Echte Tells, wie z. B. im Film "Rounders", wo der Protagonist die Handstärke daran ablesen kann, ob sein Gegner den Keks am Ohr oder vor dem Mund zerbricht, sind selten. Oft ist das Verhalten der Gegner widersprüchlich und gibt wenig bis keine Information her.
Tatsächlich werden hier teilweise gezielt Legenden gestreut, um Anfänger und schlechte Spieler zu verwirren bzw. um aus falsch gesetzten Tells Kapital zu schlagen. Unsere Tells sind dagegen meist gültig und deswegen haben wir nur die eindeutigsten ausgewählt.
1. Redestopp und Redeschwall
Ein Gegner, der pausenlos redet und wenn er seine Hand bekommt, schlagartig damit aufhört, wurde oft von einer starken Hand getroffen. Dasselbe gilt umgekehrt für einen Spieler, der bisher keinen Ton gesagt hat und dann plötzlich redet wie Eddy Murphy.
2. Der Klang der Stimme
Gerade bei Gegnern mit Mütze, Sonnenbrille oder ähnlichem Verpackungsmaterial kann der Klang der Stimme ein Indiz für Stärke bzw. Schwäche sein. Einem Spieler mit einer guten Hand fällt das Reden im Zweifel leichter, er klingt befreit und souverän. Manchmal reicht es auch, die Stimme nur einmal zu hören, um den Gesamteindruck zu vervollständigen.
# # # # #
** Aufgaben **
1. Woran kann der Protagonist im Film „Rounders“ laut dem Textauszug die Handstärke seines Gegners erkennen?
2. Zitiere aus dem Textauszug wortgetreu die Stelle, die mit „1. Redestopp und“ beginnt und bis einschließlich „Gesamteindruck zu vervollständigen.“ geht.

** Ausgangsmaterial **
# # # # #
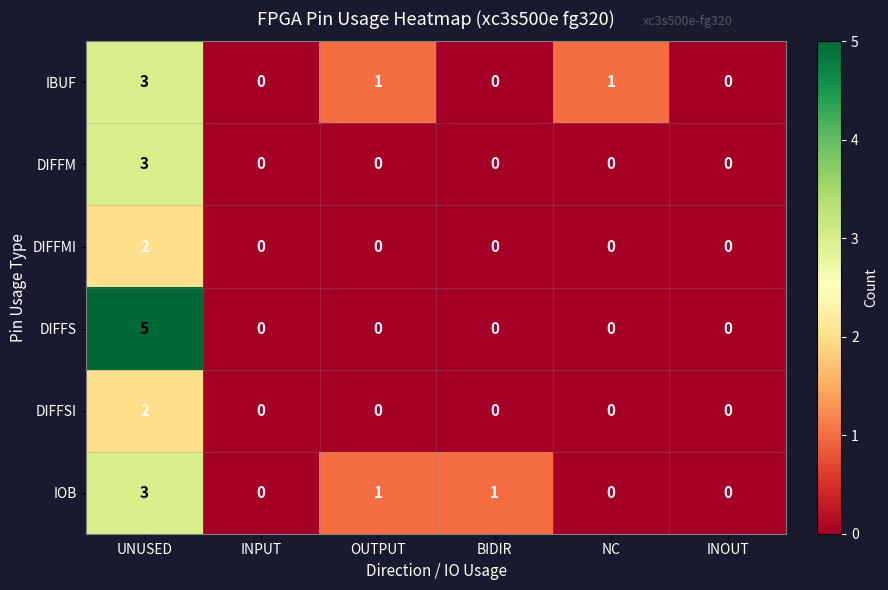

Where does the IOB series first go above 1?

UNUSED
# # # # #
** Antworten **
1. Daran, ob sein Gegner den Keks am Ohr oder vor dem Mund zerbricht.

2.
1. Redestopp und Redeschwall
Ein Gegner, der pausenlos redet und wenn er seine Hand bekommt, schlagartig damit aufhört, wurde oft von einer starken Hand getroffen. Dasselbe gilt umgekehrt für einen Spieler, der bisher keinen Ton gesagt hat und dann plötzlich redet wie Eddy Murphy.
2. Der Klang der Stimme
Gerade bei Gegnern mit Mütze, Sonnenbrille oder ähnlichem Verpackungsmaterial kann der Klang der Stimme ein Indiz für Stärke bzw. Schwäche sein. Einem Spieler mit einer guten Hand fällt das Reden im Zweifel leichter, er klingt befreit und souverän. Manchmal reicht es auch, die Stimme nur einmal zu hören, um den Gesamteindruck zu vervollständigen.